-- START OF ENTRIES PROVIDED --

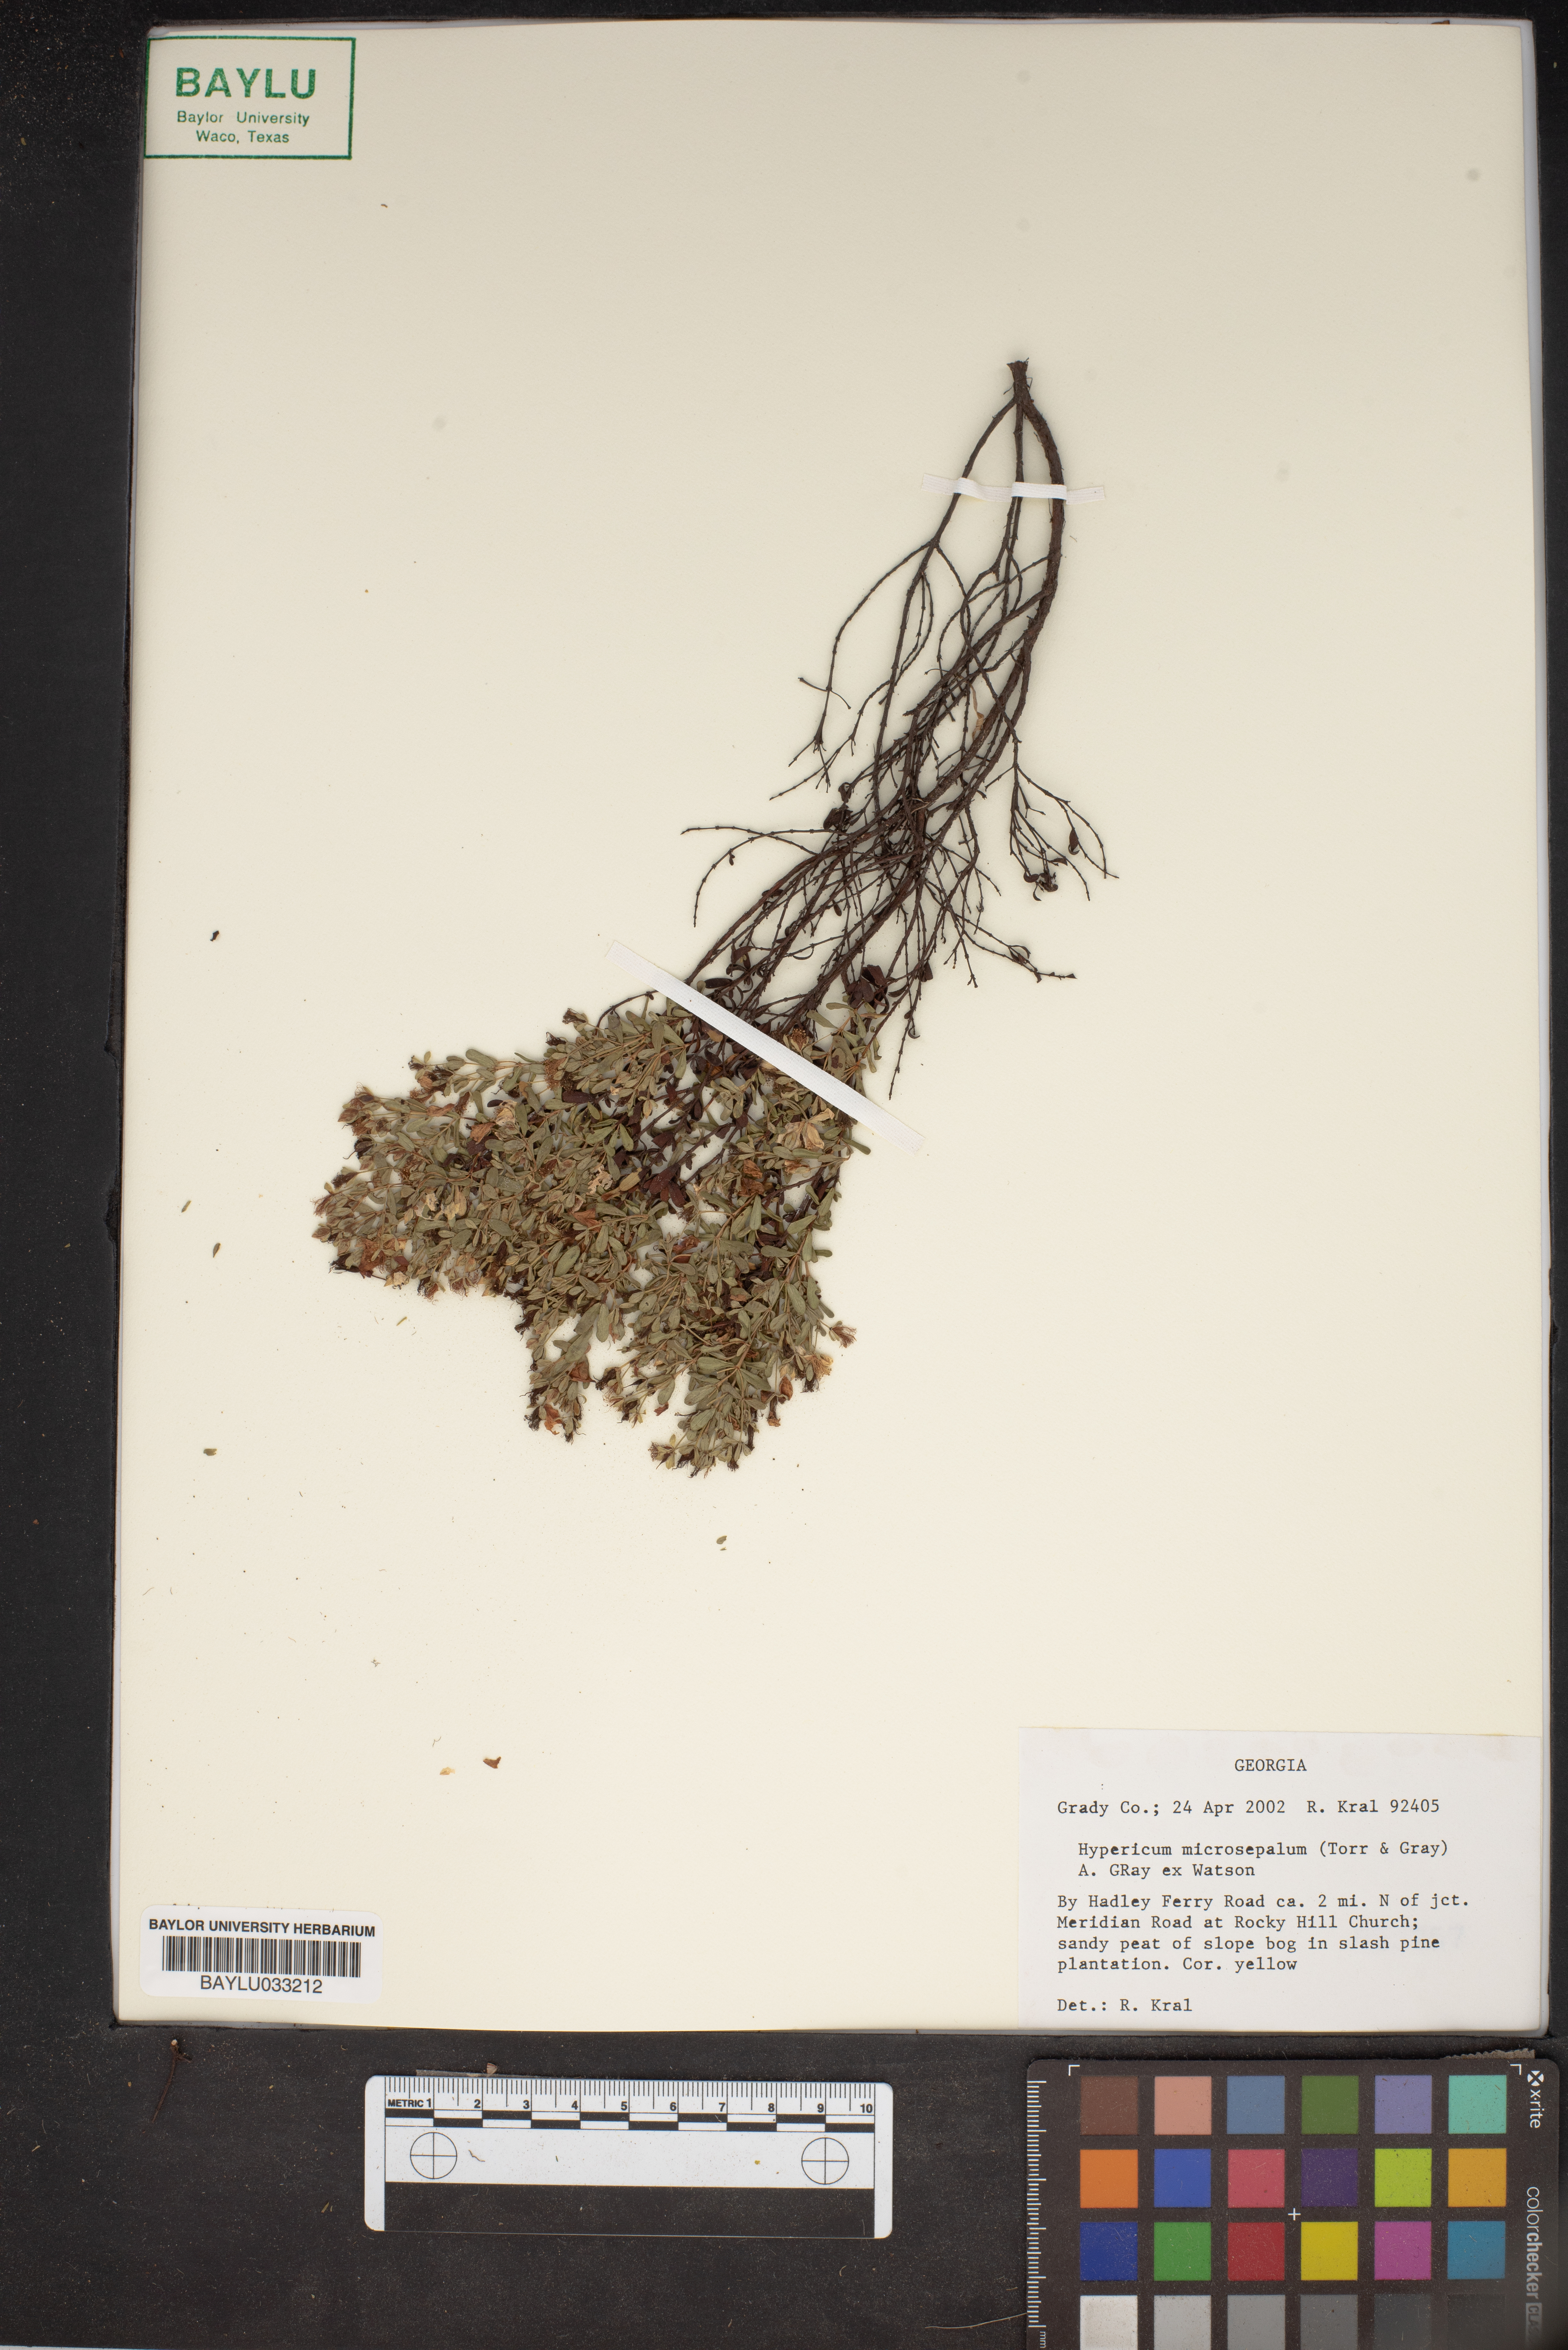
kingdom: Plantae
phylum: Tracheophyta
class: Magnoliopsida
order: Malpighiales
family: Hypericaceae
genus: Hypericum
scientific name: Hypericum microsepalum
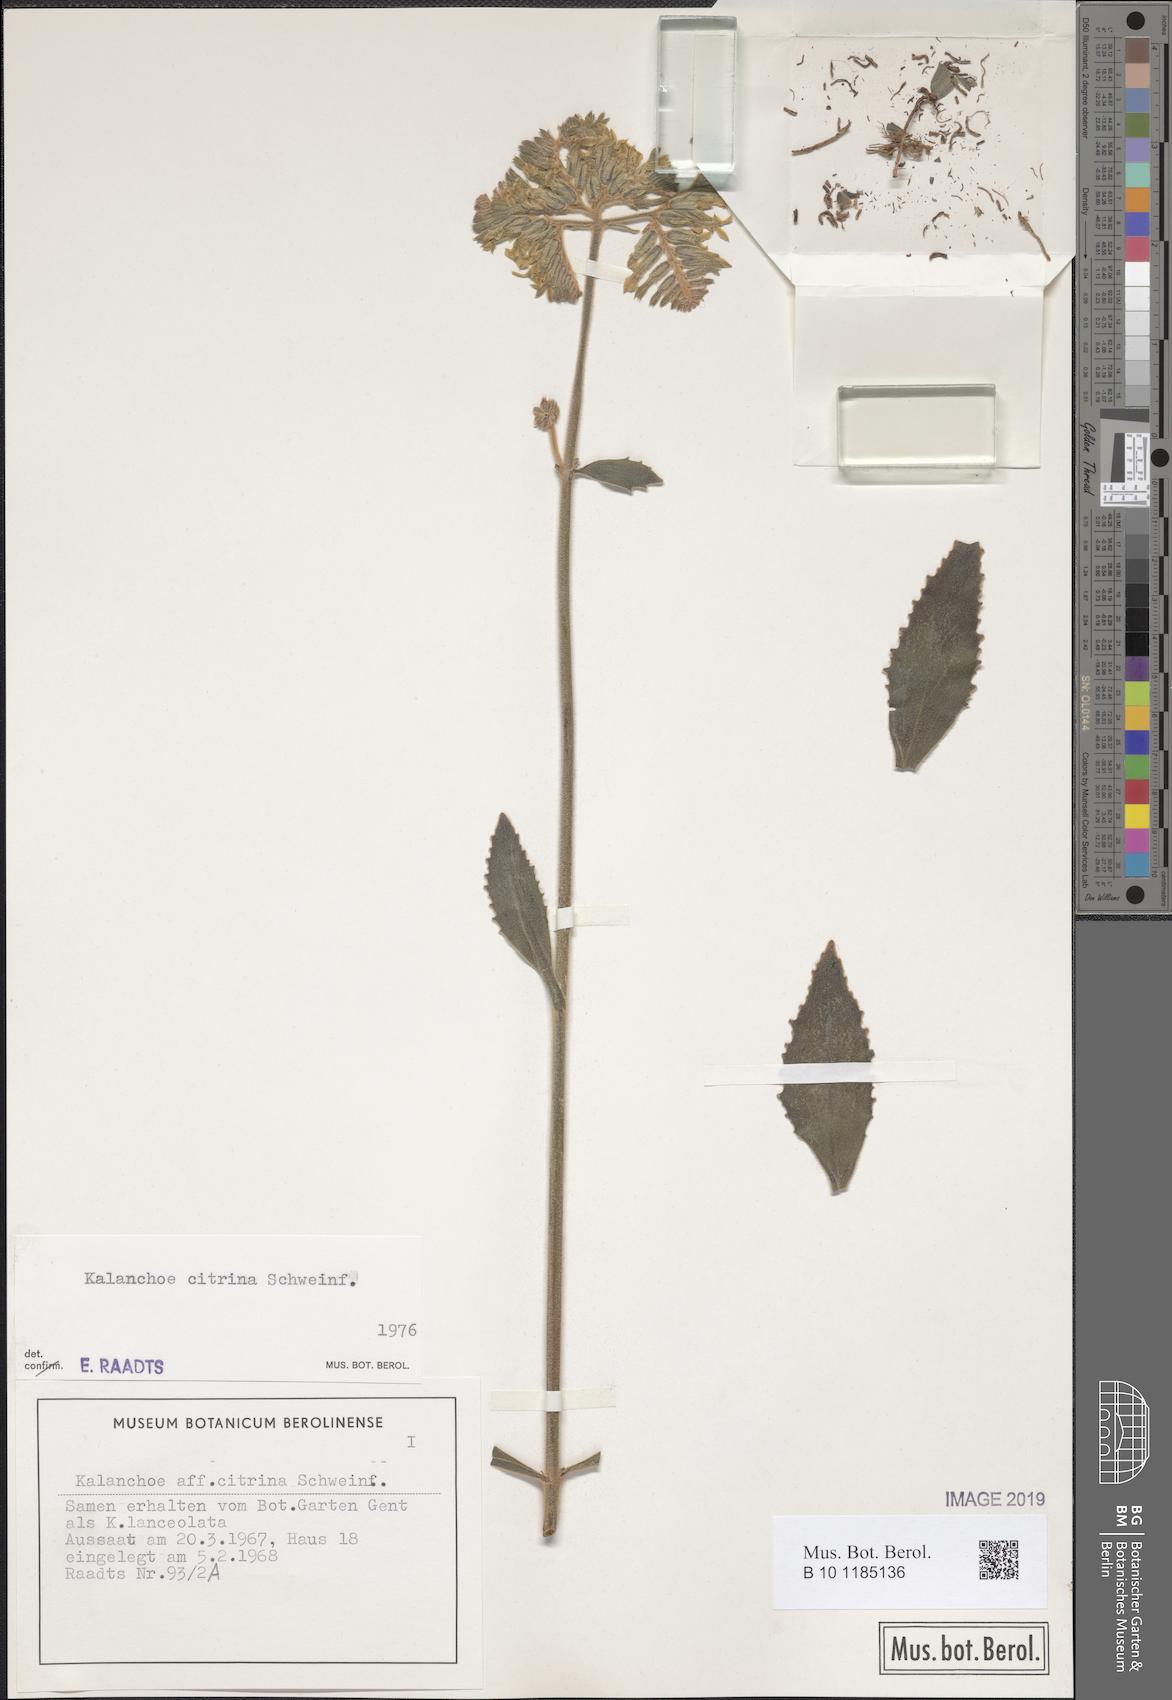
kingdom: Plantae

-- END OF ENTRIES PROVIDED --

TASK PROMPT: Reproduce, word for word, the lines of every record above, leaving out the pictures.

EXERCISE OUTPUT:
kingdom: Plantae
phylum: Tracheophyta
class: Magnoliopsida
order: Malpighiales
family: Hypericaceae
genus: Hypericum
scientific name: Hypericum microsepalum
kingdom: Plantae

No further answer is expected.